◆ **Problem statement**:
Copy the data exactly from the line that contains "How can custom" through the line that contains "Works with expo?, owner: Christian", keeping both end lines and leaving out everything else.

◆ **Given data**:
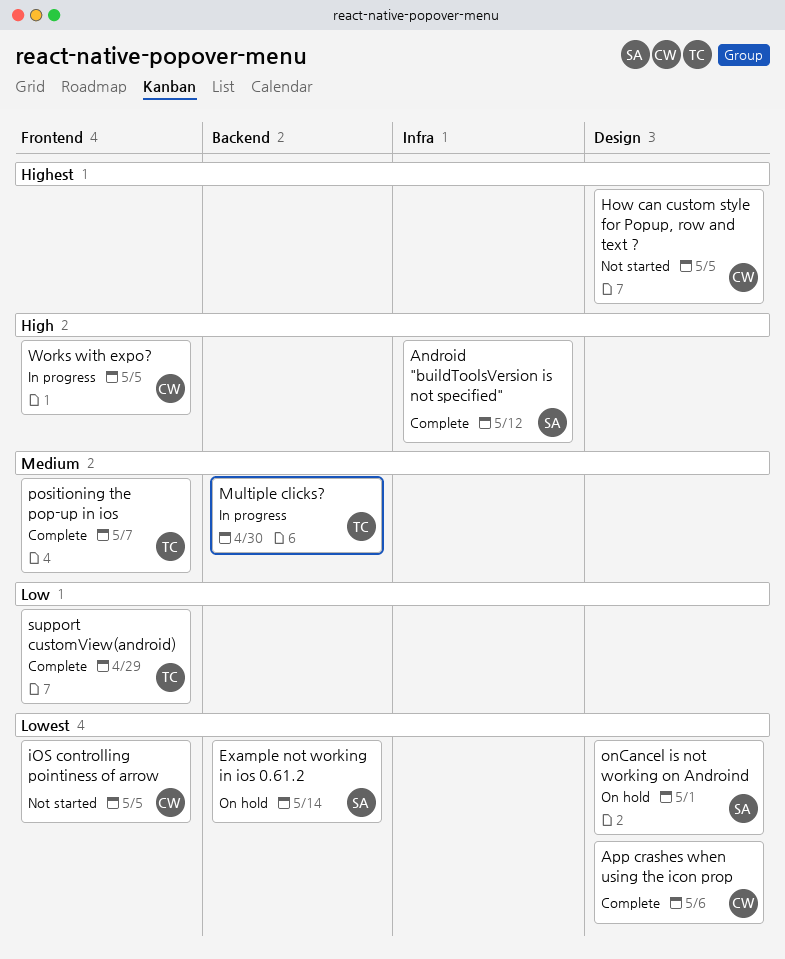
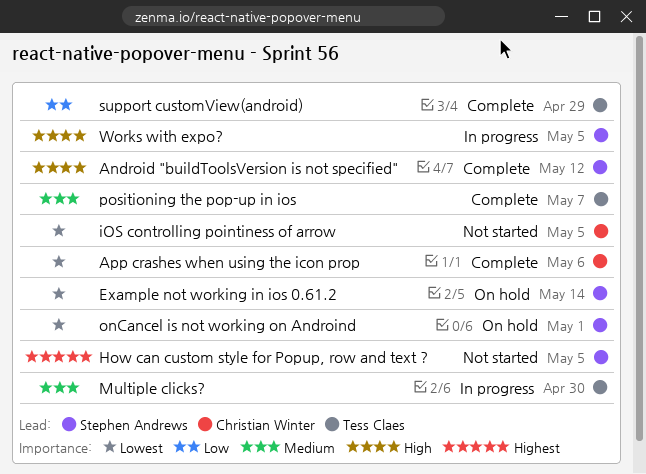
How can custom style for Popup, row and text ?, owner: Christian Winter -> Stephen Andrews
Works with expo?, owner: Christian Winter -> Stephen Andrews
...
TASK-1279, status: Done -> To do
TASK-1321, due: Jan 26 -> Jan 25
--
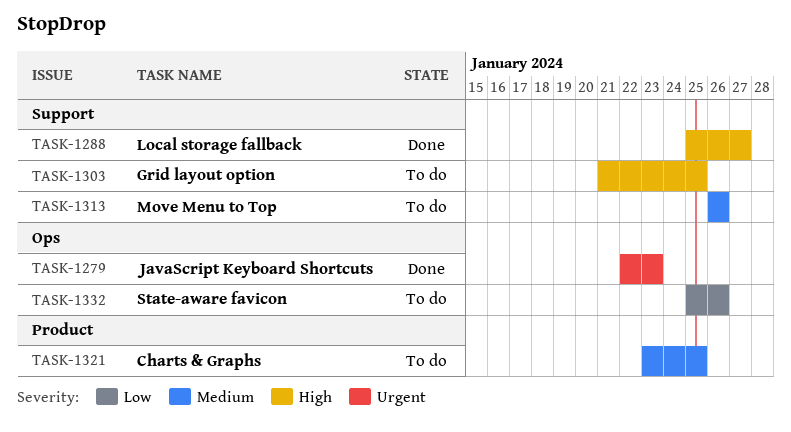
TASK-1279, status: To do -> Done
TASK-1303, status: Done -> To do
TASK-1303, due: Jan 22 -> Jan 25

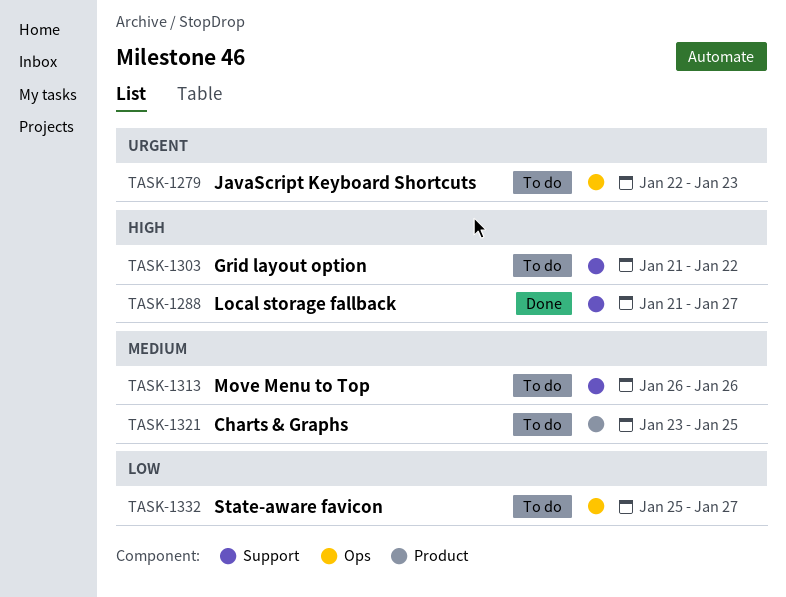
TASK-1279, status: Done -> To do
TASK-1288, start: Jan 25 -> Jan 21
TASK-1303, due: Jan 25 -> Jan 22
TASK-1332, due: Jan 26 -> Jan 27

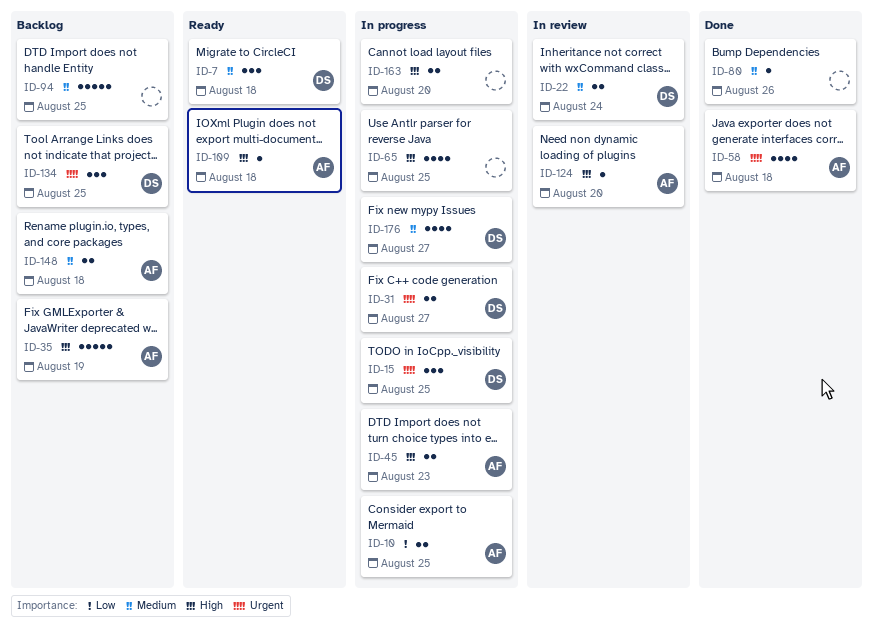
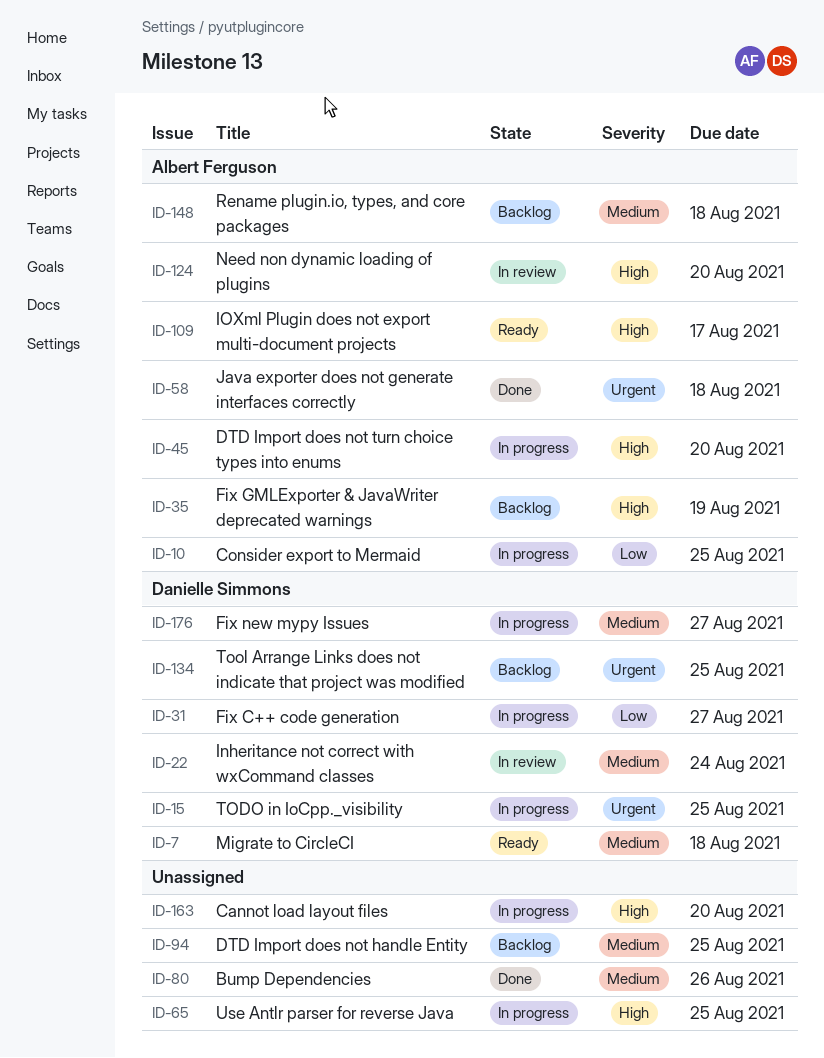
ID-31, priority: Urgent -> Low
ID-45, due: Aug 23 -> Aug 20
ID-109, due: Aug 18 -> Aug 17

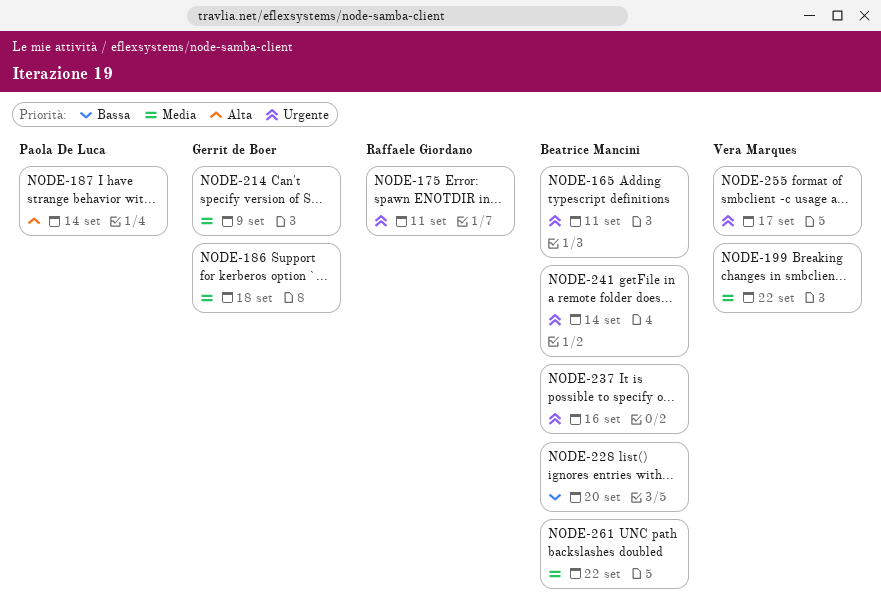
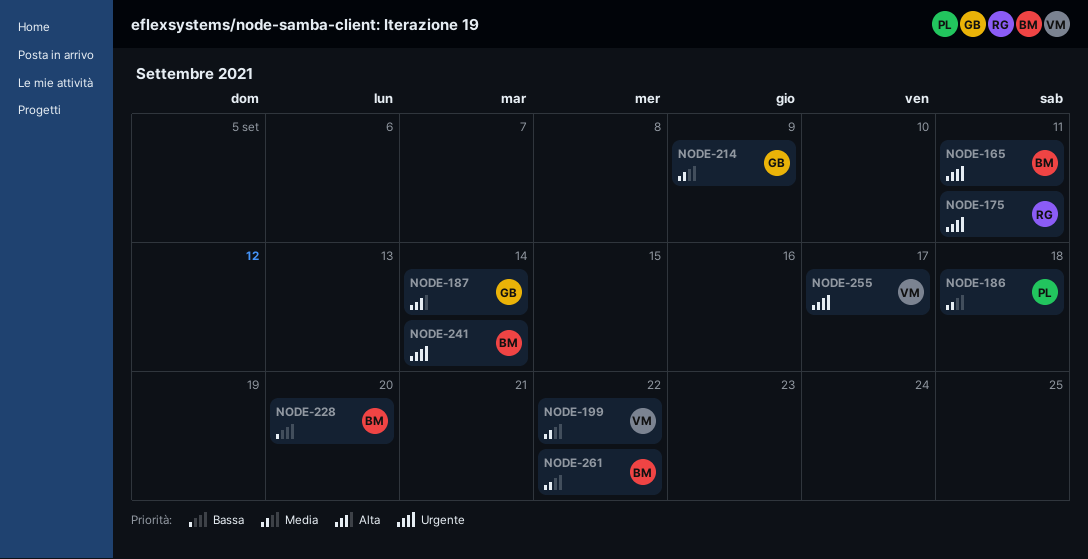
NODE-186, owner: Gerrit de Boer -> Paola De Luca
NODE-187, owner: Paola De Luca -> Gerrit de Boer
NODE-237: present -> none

◆ **Answer**:
How can custom style for Popup, row and text ?, owner: Christian Winter -> Stephen Andrews
Works with expo?, owner: Christian Winter -> Stephen Andrews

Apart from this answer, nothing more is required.